GIVEN RECORDS -
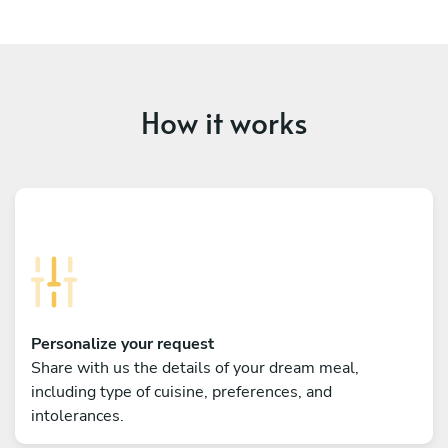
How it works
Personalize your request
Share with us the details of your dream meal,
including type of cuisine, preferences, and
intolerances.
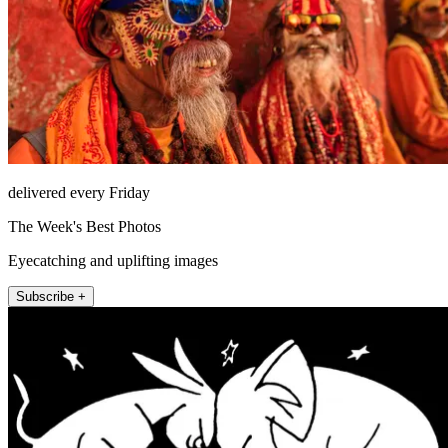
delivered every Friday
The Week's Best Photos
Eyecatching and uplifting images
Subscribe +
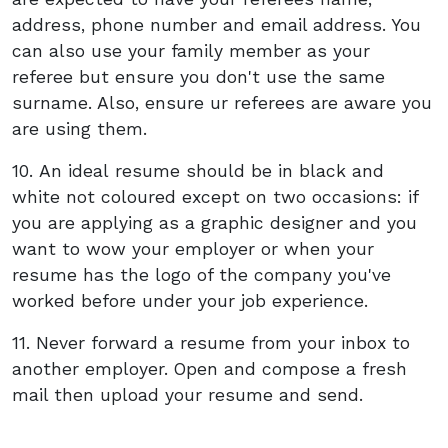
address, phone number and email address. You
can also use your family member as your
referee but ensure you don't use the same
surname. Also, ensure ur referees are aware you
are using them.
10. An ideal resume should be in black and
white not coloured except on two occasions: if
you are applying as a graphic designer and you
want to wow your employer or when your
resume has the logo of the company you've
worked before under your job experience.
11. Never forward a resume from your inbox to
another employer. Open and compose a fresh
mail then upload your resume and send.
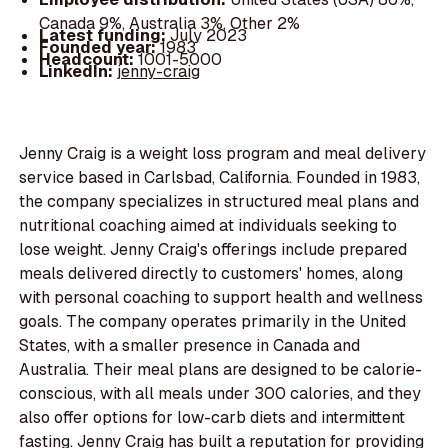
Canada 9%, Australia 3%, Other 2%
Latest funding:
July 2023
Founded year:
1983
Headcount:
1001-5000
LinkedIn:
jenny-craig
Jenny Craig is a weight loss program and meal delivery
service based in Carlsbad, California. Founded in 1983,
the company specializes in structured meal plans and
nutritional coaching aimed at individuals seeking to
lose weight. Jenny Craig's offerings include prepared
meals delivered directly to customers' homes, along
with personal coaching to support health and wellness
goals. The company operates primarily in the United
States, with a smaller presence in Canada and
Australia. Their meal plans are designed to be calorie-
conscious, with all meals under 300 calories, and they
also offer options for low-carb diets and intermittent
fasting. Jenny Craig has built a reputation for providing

INSTRUCTIONS FOR THE TASK -
In the reply, give again exactly the lines from the beginning of the entries above through the line with "worked before under your job experience."; pictures stay out.

ANSWER BOX -
How it works
Personalize your request
Share with us the details of your dream meal,
including type of cuisine, preferences, and
intolerances.
delivered every Friday
The Week's Best Photos
Eyecatching and uplifting images
Subscribe +
address, phone number and email address. You
can also use your family member as your
referee but ensure you don't use the same
surname. Also, ensure ur referees are aware you
are using them.
10. An ideal resume should be in black and
white not coloured except on two occasions: if
you are applying as a graphic designer and you
want to wow your employer or when your
resume has the logo of the company you've
worked before under your job experience.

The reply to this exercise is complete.